Он кашлянул. Тихо, чтобы не напугать.
Фигура вздрогнула. Девушка обернулась, и на ее лице промелькнуло легкое раздражение от того, что ее оторвали от работы. Но оно тут же сменилось живым любопытством.
– Лев Аркадьевич? – спросила она. Голос у нее был низкий, с легкой хрипотцой, совершенно не вязавшийся с ее хрупкой внешностью. – Какими судьбами? У вас что-то случилось с фондами?
Лев узнал ее. Анна Лазарева. Они несколько раз пересекались в коридорах и на общих собраниях. Он знал, что она пришла в библиотеку пару лет назад после окончания Строгановки и считалась невероятно талантливым реставратором. Но они никогда толком не разговаривали. Для него она была просто частью общего библиотечного пейзажа. Сейчас, вблизи, он разглядел ее по-настоящему. Ей было лет двадцать восемь. Лицо, усыпанное едва заметными веснушками, не было классически красивым, но было живым, подвижным. А глаза… Огромные, цвета крепко заваренного чая, они смотрели на него с таким прямым, открытым вниманием, что ему стало не по себе. В ее взгляде не было ни тени кокетства или заискивания. Это был взгляд художника, специалиста, привыкшего видеть суть вещей.
– Здравствуйте, Анна Викторовна, – проговорил он, чувствуя себя неуклюжим и громоздким в ее мире изящных инструментов. – Простите, что отвлекаю. У меня… личный вопрос. Не по работе.
Она с интересом вскинула бровь. Отложила скальпель на специальную подставку, протерла пальцы тряпочкой, смоченной в какой-то жидкости. На ее пальцах, как и на его, были профессиональные отметины – не от чернил, а от краски, клея и позолоты.
– Личный?

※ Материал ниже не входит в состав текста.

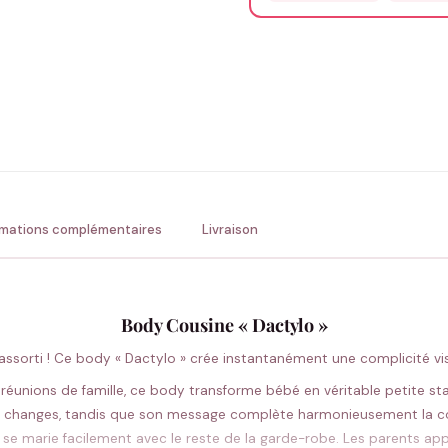
Précisions (optionnel)
ENV
💚 Retour sous 24-48h
🇫
rmations complémentaires
Livraison
Body Cousine « Dactylo »
 assorti ! Ce body « Dactylo » crée instantanément une complicité vi
es réunions de famille, ce body transforme bébé en véritable petite 
t les changes, tandis que son message complète harmonieusement la co
 se marie facilement avec le reste de la garde-robe. Les parents app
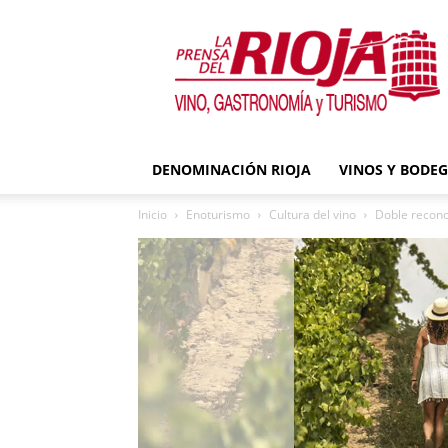
La
Prensa
del
Rioja
DENOMINACIÓN RIOJA
VINOS Y BODE
Inicio
Enoturismo
Cultura del vino
Doble reconoc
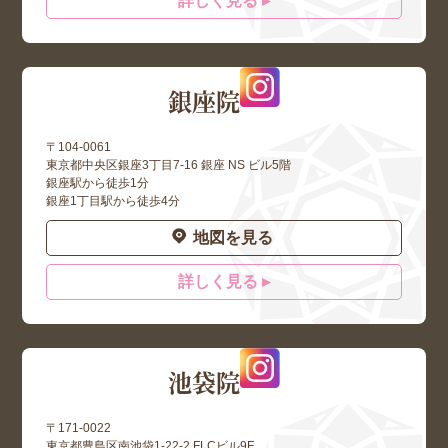
詳しく見る ▸
銀座院
〒104-0061
東京都中央区銀座3丁目7-16 銀座 NS ビル5階
銀座駅から徒歩1分
銀座1丁目駅から徒歩4分
地図を見る
詳しく見る ▸
池袋院
〒171-0022
東京都豊島区南池袋1-22-2 FLCビル9F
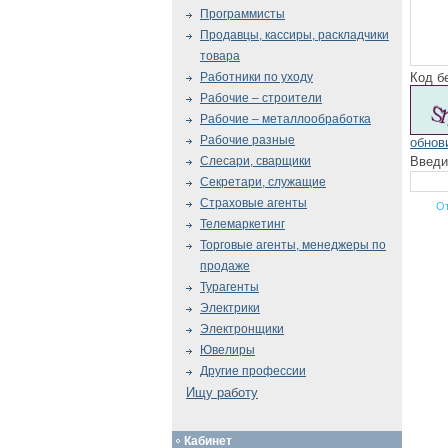
Программисты
Продавцы, кассиры, раскладчики
товара
Код б
Работники по уходу
Рабочие – строители
Рабочие – металлообработка
Рабочие разные
обнов
Введи
Слесари, сварщики
Секретари, служащие
Страховые агенты
Телемаркетинг
Торговые агенты, менеджеры по
продаже
Турагенты
Электрики
Электронщики
Ювелиры
Другие профессии
Ищу работу
Кабинет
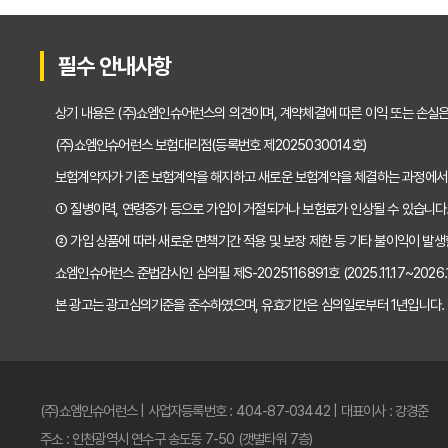
2025년형 운전자보험 비교 필수! 놓치면 후회할
필수 안내사항
운전자보험 비교사이트 활용법, 전문가가 알려주
상기 내용은 (주)쇼엠인슈어런스의 의견이며, 계약체결에 따른 이익 또는 손실
"나만 몰랐네?" 운전자보험 비교사이트 선택, 이
(주)쇼엠인슈어런스 보험대리점(등록번호 제2025030014호)
보험계약자가 기존 보험계약을 해지하고 새로운 보험계약을 체결하는 과정에서
"교통사고, 이제 두렵지 않아!" 운전자보험 비교,
① 질병이력, 연령증가 등으로 가입이 거절되거나 보험료가 인상될 수 있습니다
2025년, 운전자보험 비교사이트 똑똑하게 활용
② 가입 상품에 따라 새로운 면책기간 적용 및 보장 제한 등 기타 불이익이 발생
쇼엠인슈어런스 준법감시인 심의필 제S-2025116891호 (2025.11.17~2026.11
운전자보험 비교사이트 선택 전 반드시 알아야 할 
본 광고는 광고심의기준을 준수하였으며, 유효기간은 심의일로부터 1년입니다.
"나만 몰랐네?" 운전자보험 비교사이트 활용해서
운전자보험 비교사이트, 전문가가 알려주는 진짜 
(주)쇼엠인슈어런스 | 사업자등록번호 : 404-87-03442 | 대표이사 : 강경준
운전자보험 비교사이트 파헤치기: 후회 없는 선택
주소 : 인천광역시 연수구 송도동 7-50 (갯벌타워 7층)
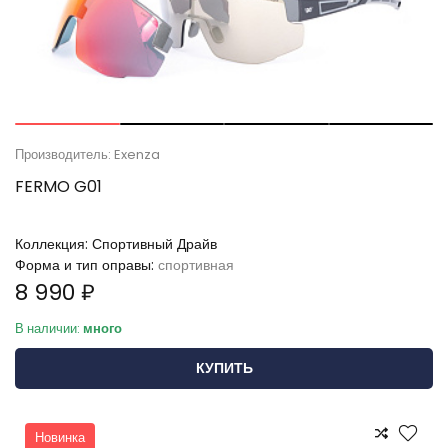
Производитель: Exenza
FERMO G01
Коллекция:
Спортивный Драйв
Форма и тип оправы:
спортивная
8 990 ₽
В наличии:
много
КУПИТЬ
Новинка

Интригующе, – она улыбнулась, и в уголках ее глаз собрались тонкие смешливые морщинки. – Слушаю вас.
Лев замялся. Он репетировал эту сцену всю дорогу, но сейчас все слова вылетели из головы. Рассказать все было невозможно. Выдумать убедительную ложь – тоже. Он решил пойти самым прямым путем, насколько это было возможно.

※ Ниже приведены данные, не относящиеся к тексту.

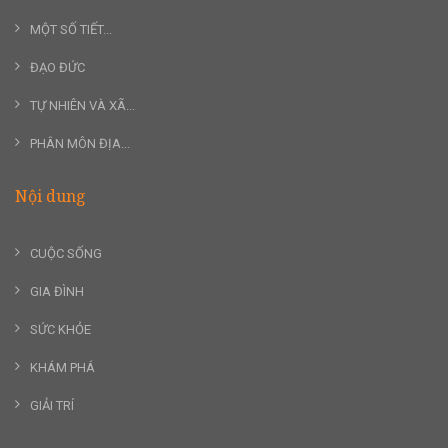
MỘT SỐ TIẾT...
ĐẠO ĐỨC
TỰ NHIÊN VÀ XÃ...
PHÂN MÔN ĐỊA...
Nội dung
CUỘC SỐNG
GIA ĐÌNH
SỨC KHỎE
KHÁM PHÁ
GIẢI TRÍ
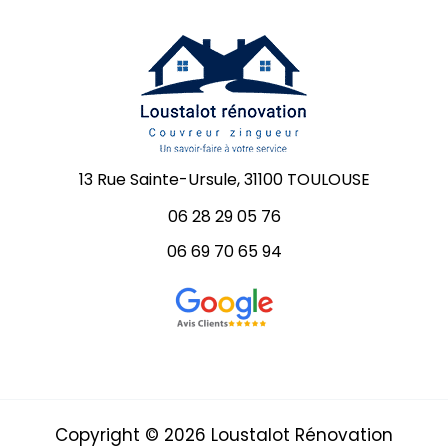
13 Rue Sainte-Ursule, 31100 TOULOUSE
06 28 29 05 76
06 69 70 65 94
Copyright © 2026 Loustalot Rénovation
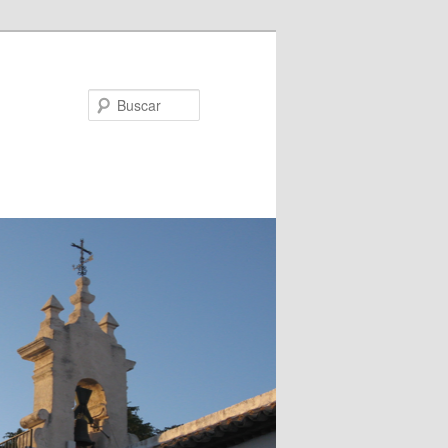
Buscar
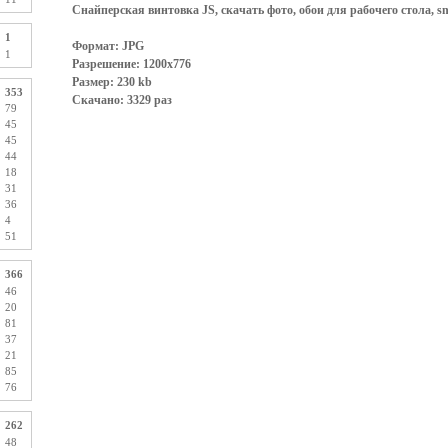
Снайперская винтовка JS, скачать фото, обои для рабочего стола, snip
1
Формат: JPG
1
Разрешение: 1200x776
Размер: 230 kb
353
Скачано: 3329 раз
79
45
45
44
18
31
36
4
51
366
46
20
81
37
21
85
76
262
48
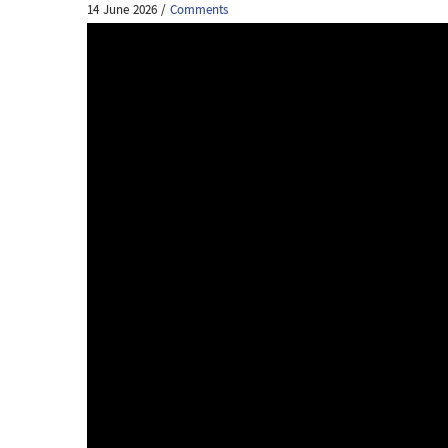
14 June 2026
/
Comments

– Мне в руки попал один предмет, – начал он, и его голос прозвучал глуше, чем он ожидал. – Старинный. И я не могу понять его предназначение. А вы… вы работаете с вещами. С их структурой. Я подумал, может быть, вы сможете что-то подсказать.
Он полез во внутренний карман пиджака и извлек сверток. Развернув платок, он положил ключ на протертый кусок замши, лежавший на столе Анны.

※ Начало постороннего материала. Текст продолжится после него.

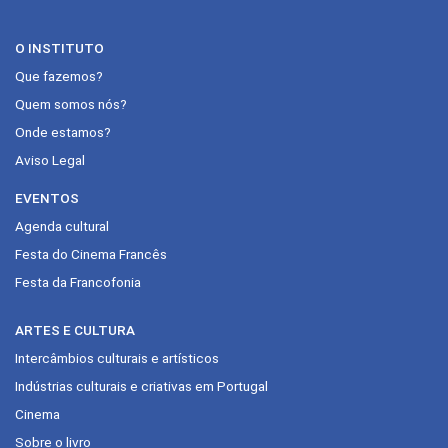
O INSTITUTO
Que fazemos?
Quem somos nós?
Onde estamos?
Aviso Legal
EVENTOS
Agenda cultural
Festa do Cinema Francês
Festa da Francofonia
ARTES E CULTURA
Intercâmbios culturais e artísticos
Indústrias culturais e criativas em Portugal
Cinema
Sobre o livro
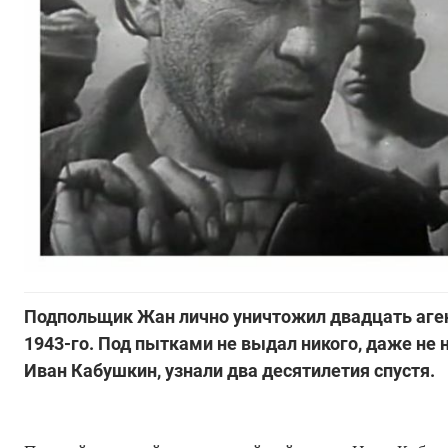
Подпольщик Жан лично уничтожил двадцать агент
1943-го. Под пытками не выдал никого, даже не 
Иван Кабушкин, узнали два десятилетия спустя.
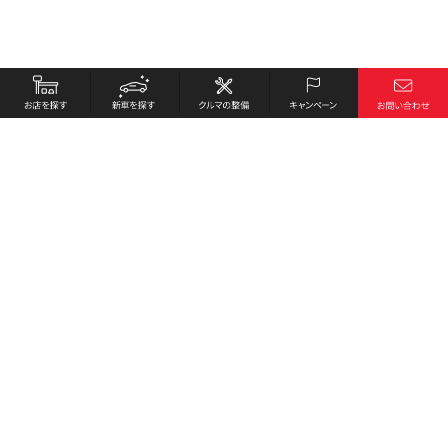
お店を探す
採用情報
新車を探す
会社概要
クルマの整備
環境への取り組み
キャンペーン
プライバシーポリシー
各種リンク
サイト利用規約
お問い合わせ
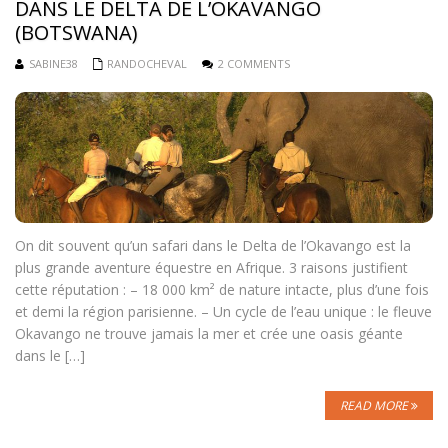
DANS LE DELTA DE L’OKAVANGO
(BOTSWANA)
SABINE38
RANDOCHEVAL
2 COMMENTS
On dit souvent qu’un safari dans le Delta de l’Okavango est la
plus grande aventure équestre en Afrique. 3 raisons justifient
cette réputation : – 18 000 km² de nature intacte, plus d’une fois
et demi la région parisienne. – Un cycle de l’eau unique : le fleuve
Okavango ne trouve jamais la mer et crée une oasis géante
dans le […]
READ MORE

В тишине мастерской, наполненной шелестом бумаги и тиканьем часов, латунный ключ на фоне мягкой серой замши выглядел как главный экспонат в музейной витрине. Анна наклонилась над ним. Ее рыжая прядь упала ей на щеку, но она ее не поправила. Ее взгляд, только что бывший живым и насмешливым, мгновенно стал другим – сосредоточенным, глубоким, почти хищным. Она не коснулась ключа. Несколько мгновений она просто смотрела на него, как смотрят на сложный текст на незнакомом языке.
– Где вы это взяли? – спросила она тихо, не поднимая головы. В ее голосе не было праздного любопытства. Это был вопрос эксперта, выясняющего провенанс артефакта.
– Это… неважно, – уклонился Лев. – Скажем так, семейное. Нашел в старых бумагах.